Again in Quote (4), McCain refers to "full scale civil war in Iraq" breaking out if we leave. Implicit in that remark is the fact that currently there is a civil war taking place, but it's not quite up to the full scale category because of United States presence. Again, the was no civil war, small or full scale, taking place in Iraq until we arrived. In the same Quote (4), McCain expresses concern that unnamed Sunni and Shiite governments in the region may intervene in the "full scale civil war," in support of the Muslim sect they favor, and thereby "destabilize the entire region...."

This remark is perhaps the most nonsensical of them all. It presupposes that a stable, or status quo, Middle East is in the best strategic interest of the United States. This writer is not sure that is a valid proposition.

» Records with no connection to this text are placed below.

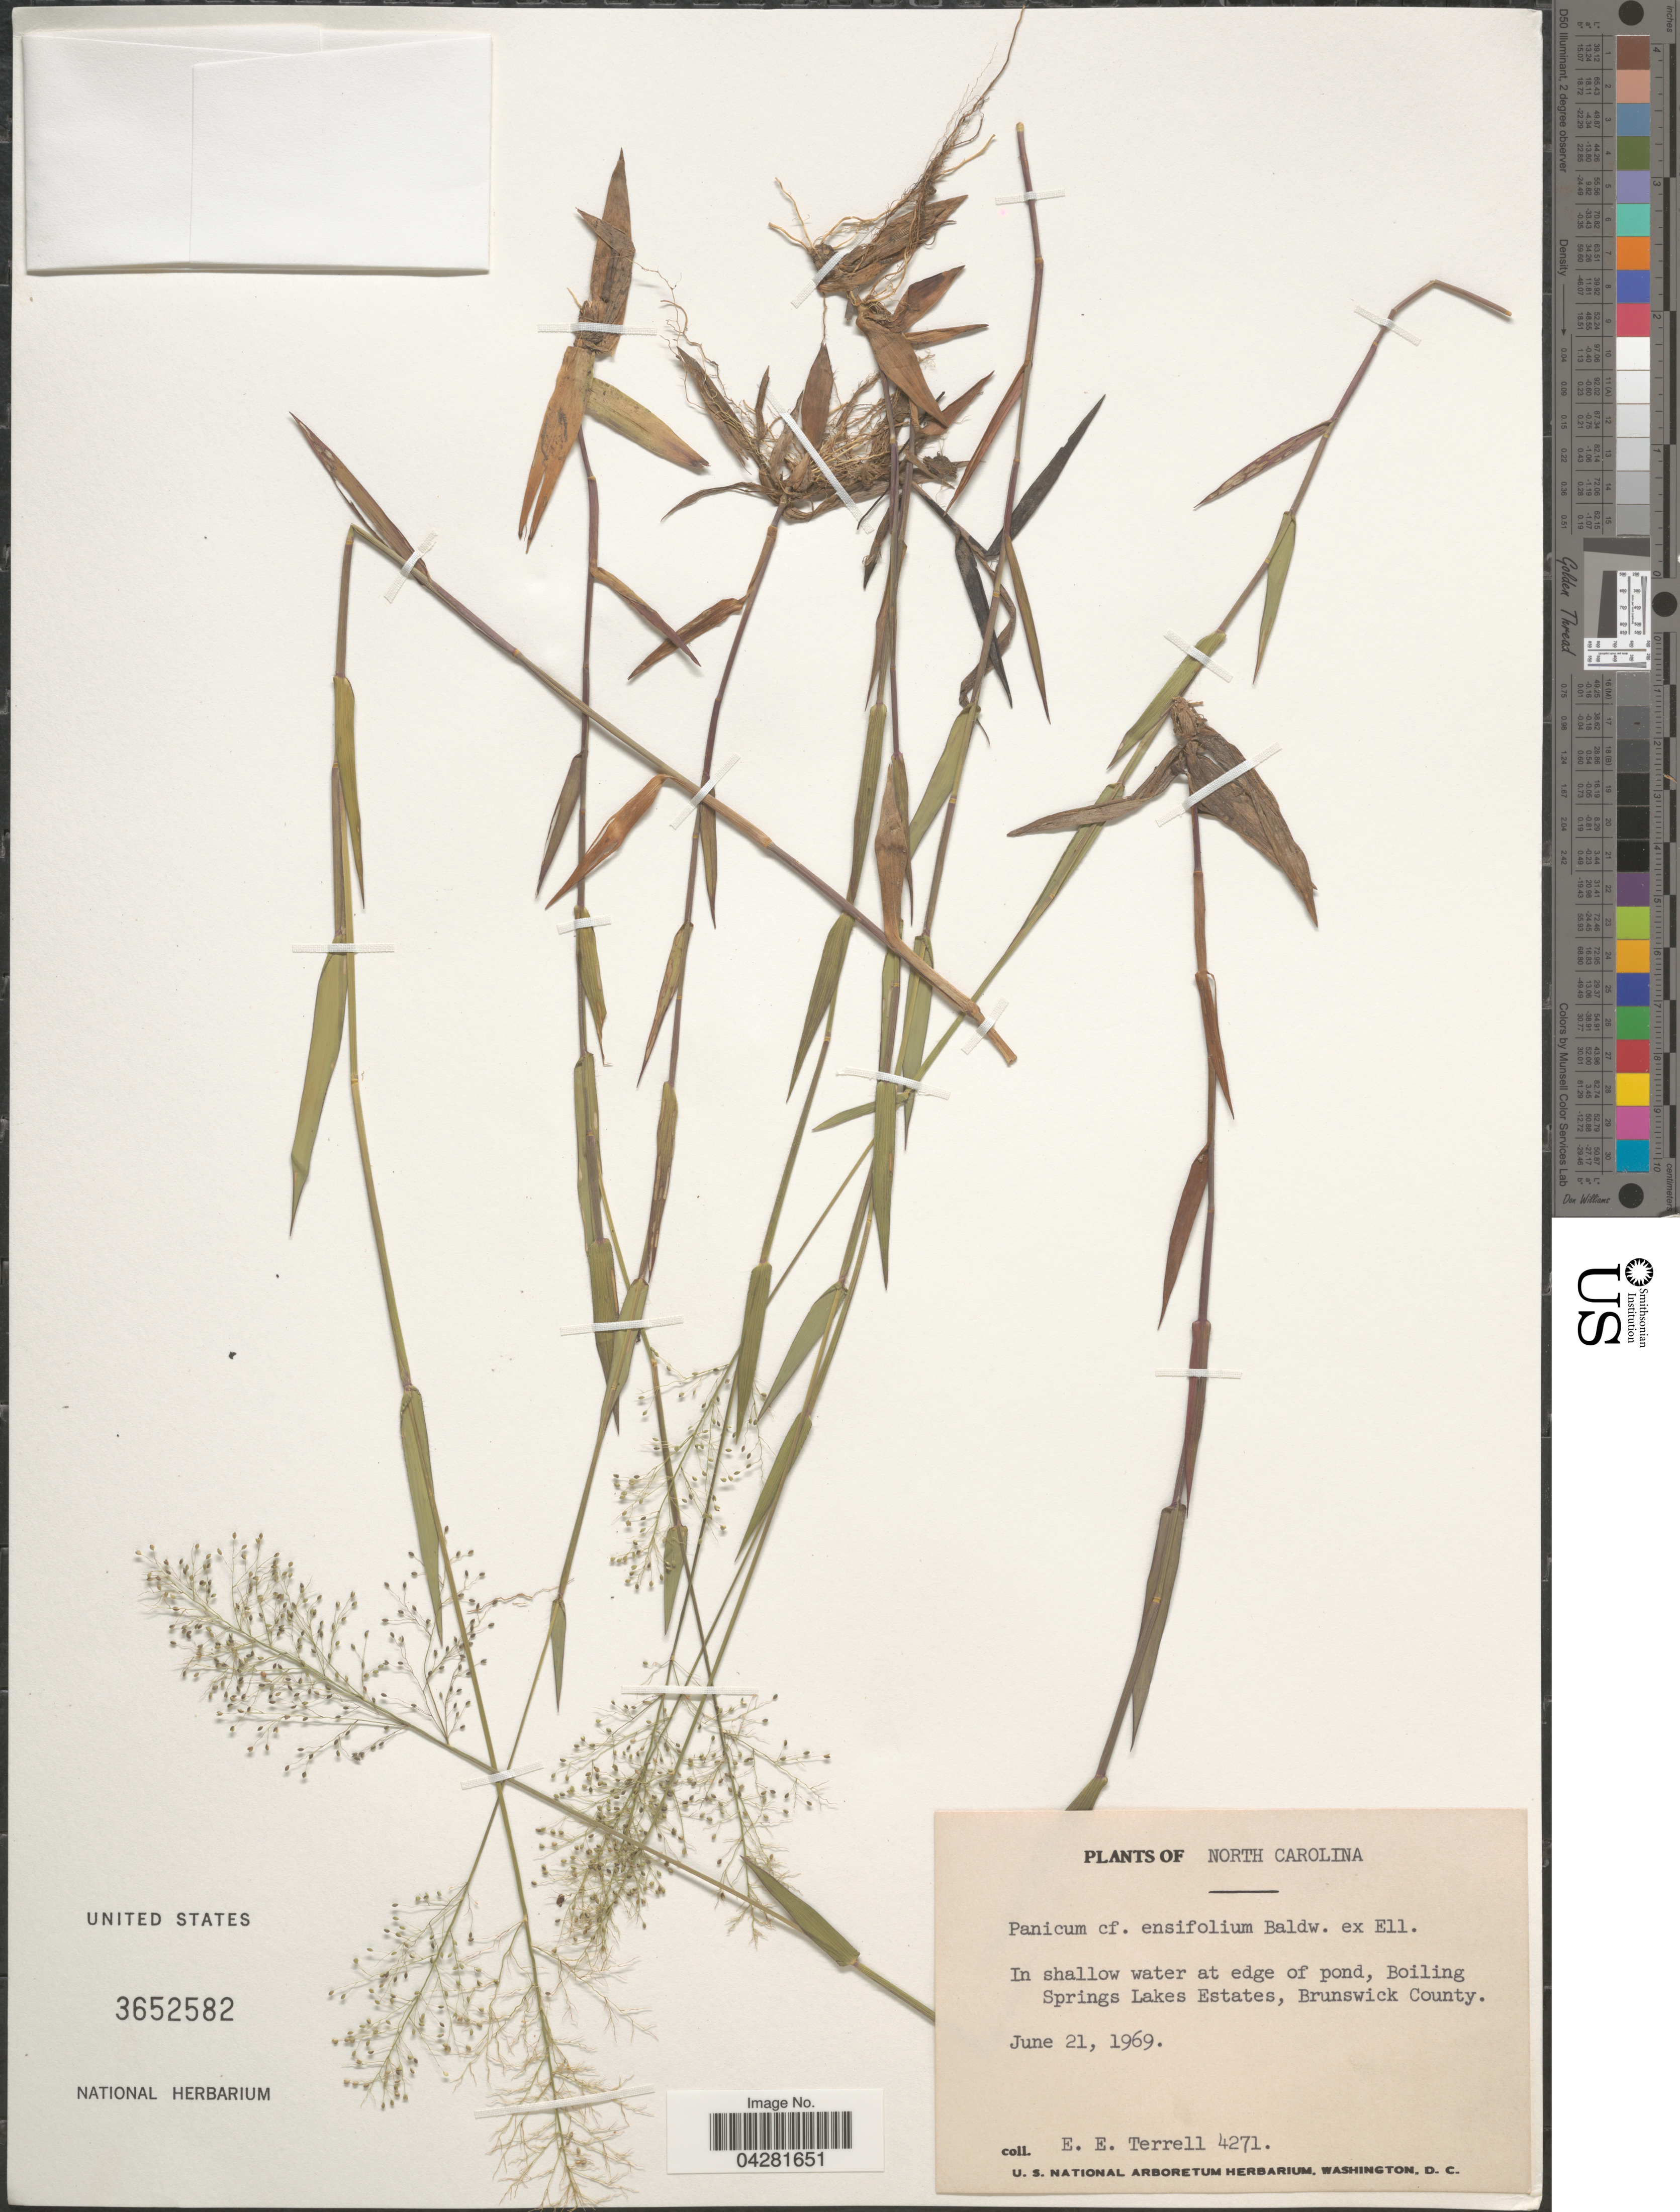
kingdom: Plantae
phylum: Tracheophyta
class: Liliopsida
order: Poales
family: Poaceae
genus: Dichanthelium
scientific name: Dichanthelium ensifolium var. ensifolium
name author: (Baldwin ex Elliot) Gould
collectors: E. E. Terrell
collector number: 4271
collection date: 1969-06-21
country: United States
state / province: North Carolina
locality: In shallow water at edge of pond, Boiling Springs Lakes Estates, Brunswick County.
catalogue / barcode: US 3652582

The current "stability" in the Middle East is allowing the oil producing nations over there--Saudi, Iran, Iraq, Kuwait, UAE, Bahrain, etc.-- to rob the West of its wealth, without even holding a knife to our throats.

All the West should be concerned with is getting their oil as cheap as possible, period! Would there be some possible dislocations or even brief interruptions in oil flow if Iran and Saudi battle each other on Iraqi turf? Maybe yes; maybe no. They need those revenues as much as the West needs their oil. And they know that.

Internecine bloodshed in the Middle East is preferable to the blood of United States soldiers being shed there.

And, to give Iraqis some credit, perhaps they themselves could unite-as-Iraqis if they saw Saudi and Iranian soldiers invading their land---nothing unites two domestic rivals like a foreign enemy, be it the United States, Saudi Arabia or Iran.